Cancer : plonger dans les océans pour trouver des molécules anti-tumorales
"De nombreux médicaments comme les antibiotiques avec la pénicilline, ont été mis au point avec l’aide de la nature. Leurs principes actifs sont issus de plantes, de champignons, de plantes, d’animaux… mais pas des océans. C’est pourquoi nous avons eu l’idée de chercher dans les profondeurs pour trouver des composants anti-tumoraux", explique José María Fernández Sousa-Faro, également docteur en biochimie.Plus précisément, les chercheurs de son laboratoire s'intéressent aux invertébrés marins présents dans les profondeurs sous-marines. "Nous avons organisé plus de 200 expéditions à travers le monde pour collecter des échantillons", privilégiant entre autres les zones disposant d’une grande biodiversité et aussi celles encore peu explorées par l’Homme. Mais avant que les chercheurs puissent plonger, il y a un long travail de préparation en amont. "Chaque expédition marine prend du temps à organiser, car il est nécessaire d’obtenir les permis et autorisations des pays à qui les eaux appartiennent", indique José María Fernández Sousa-Faro. Outre respecter les réglementations locales, elle répond aussi aux exigences du protocole de Nagoya, un accord international sur la biodiversité portant sur l’utilisation des ressources génétiques de la planète.
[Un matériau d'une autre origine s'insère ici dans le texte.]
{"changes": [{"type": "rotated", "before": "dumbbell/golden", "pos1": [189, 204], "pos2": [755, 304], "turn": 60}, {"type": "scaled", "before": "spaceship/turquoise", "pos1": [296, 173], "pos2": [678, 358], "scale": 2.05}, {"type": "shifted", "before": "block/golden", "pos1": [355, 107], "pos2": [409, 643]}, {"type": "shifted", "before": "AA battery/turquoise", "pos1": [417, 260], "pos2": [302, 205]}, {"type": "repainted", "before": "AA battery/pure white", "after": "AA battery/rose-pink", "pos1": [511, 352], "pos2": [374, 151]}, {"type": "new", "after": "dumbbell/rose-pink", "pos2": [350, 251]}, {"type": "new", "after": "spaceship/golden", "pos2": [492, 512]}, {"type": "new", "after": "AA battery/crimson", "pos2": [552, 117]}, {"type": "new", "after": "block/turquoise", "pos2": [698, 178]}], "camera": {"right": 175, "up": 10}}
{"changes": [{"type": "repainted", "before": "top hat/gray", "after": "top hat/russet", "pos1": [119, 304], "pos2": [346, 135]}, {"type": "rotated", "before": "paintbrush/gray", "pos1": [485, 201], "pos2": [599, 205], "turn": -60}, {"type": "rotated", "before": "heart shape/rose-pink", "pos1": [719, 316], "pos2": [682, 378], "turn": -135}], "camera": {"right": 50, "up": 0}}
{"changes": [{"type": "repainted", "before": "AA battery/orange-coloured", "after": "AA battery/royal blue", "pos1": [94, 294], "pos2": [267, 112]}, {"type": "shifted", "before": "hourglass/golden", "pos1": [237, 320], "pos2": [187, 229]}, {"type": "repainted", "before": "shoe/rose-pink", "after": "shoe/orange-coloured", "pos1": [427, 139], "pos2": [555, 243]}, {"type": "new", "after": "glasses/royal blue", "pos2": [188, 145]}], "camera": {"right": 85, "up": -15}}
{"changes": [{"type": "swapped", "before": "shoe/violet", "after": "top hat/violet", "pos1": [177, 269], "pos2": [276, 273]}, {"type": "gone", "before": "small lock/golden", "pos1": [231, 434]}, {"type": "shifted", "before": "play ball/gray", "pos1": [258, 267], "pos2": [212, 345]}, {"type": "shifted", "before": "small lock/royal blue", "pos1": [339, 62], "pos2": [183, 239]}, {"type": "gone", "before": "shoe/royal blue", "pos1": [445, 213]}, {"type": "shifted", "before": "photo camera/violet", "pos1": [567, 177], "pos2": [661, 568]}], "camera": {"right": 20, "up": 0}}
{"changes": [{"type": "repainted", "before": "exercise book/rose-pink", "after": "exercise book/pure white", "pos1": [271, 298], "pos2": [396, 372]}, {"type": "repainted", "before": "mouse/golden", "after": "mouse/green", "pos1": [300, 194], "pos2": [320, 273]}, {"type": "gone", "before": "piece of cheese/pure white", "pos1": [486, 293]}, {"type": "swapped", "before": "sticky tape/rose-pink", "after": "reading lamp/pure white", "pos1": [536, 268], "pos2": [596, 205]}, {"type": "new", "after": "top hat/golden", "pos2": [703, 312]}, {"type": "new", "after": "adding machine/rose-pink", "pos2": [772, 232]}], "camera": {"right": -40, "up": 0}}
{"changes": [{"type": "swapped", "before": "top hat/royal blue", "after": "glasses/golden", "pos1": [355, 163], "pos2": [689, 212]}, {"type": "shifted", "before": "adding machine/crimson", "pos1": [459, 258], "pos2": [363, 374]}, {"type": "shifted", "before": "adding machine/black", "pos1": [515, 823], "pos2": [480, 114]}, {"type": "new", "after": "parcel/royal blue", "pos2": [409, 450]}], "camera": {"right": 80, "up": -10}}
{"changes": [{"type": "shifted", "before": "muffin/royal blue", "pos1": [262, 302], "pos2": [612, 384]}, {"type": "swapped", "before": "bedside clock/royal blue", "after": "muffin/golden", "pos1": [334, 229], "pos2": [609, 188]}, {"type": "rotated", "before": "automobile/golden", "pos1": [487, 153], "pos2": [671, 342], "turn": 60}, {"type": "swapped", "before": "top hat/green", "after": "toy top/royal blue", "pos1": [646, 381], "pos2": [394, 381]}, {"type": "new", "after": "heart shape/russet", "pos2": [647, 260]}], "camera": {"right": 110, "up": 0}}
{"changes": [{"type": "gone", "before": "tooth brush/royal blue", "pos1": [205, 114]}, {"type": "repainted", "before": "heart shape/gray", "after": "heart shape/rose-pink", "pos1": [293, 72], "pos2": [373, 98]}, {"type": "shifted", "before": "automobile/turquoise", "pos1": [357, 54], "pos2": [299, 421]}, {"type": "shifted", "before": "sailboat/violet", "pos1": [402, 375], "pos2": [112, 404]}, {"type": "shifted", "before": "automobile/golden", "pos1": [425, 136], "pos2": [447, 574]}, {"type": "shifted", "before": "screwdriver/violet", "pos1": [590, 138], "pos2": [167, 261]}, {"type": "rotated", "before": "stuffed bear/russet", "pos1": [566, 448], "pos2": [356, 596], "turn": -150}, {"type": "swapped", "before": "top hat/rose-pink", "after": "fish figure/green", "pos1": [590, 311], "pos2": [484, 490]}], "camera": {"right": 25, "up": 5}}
Lorsque les autorités donnent le feu vert, les plongeurs s’élancent dans l’eau. Leur objectif : prélever manuellement – afin de préserver l'environnement – des échantillons d’environ 2 g des organismes marins présents sur la zone étudiée. "Le temps est limité sous l’eau. Selon les profondeurs, les équipes n'ont parfois qu’une quinzaine de minutes. On a besoin de prioriser les recherches en se concentrant sur les mollusques ou les invertébrés comme les coraux mous, les éponges, les tuniciers", précise Javier Jiménez, Chief Medical Officer.
Une fois remontés à la surface, les prélèvements sont identifiés en précisant leur localisation GPS et les caractéristiques de la zone d'échantillonnage (profondeur…) puis ils sont congelés et envoyés pour analyse. L’ensemble de ces données sont intégrées dans la base de données du laboratoire, baptisée Nautilus. "Elle compte plus de 500.000 échantillons", confie Santiago Bueno Horcajadas, responsable scientifique des missions.
Invertébrés marins : analyser 10.000 échantillons pour un seul essai clinique
À leur arrivée en Espagne, les échantillons sont analysés pour déterminer s’ils ont des propriétés anti-tumorales face aux cellules cancéreuses. Lorsque c’est le cas, les scientifiques œuvrent pour identifier le principe actif responsable de cette action anti-cancéreuse, puis le synthétiser. Une fois, la nouvelle molécule – qui s'appuie sur le composé provenant des fonds marins – est mise au point, des essais précliniques sont lancés pour vérifier son efficacité contre le cancer ainsi que sa sûreté pour les malades. Si les résultats sont à nouveau concluants, vient ensuite l’étape des recherches cliniques. En moyenne, il faut analyser 10.000 prélévements avant d'aboutir à un essai clinique.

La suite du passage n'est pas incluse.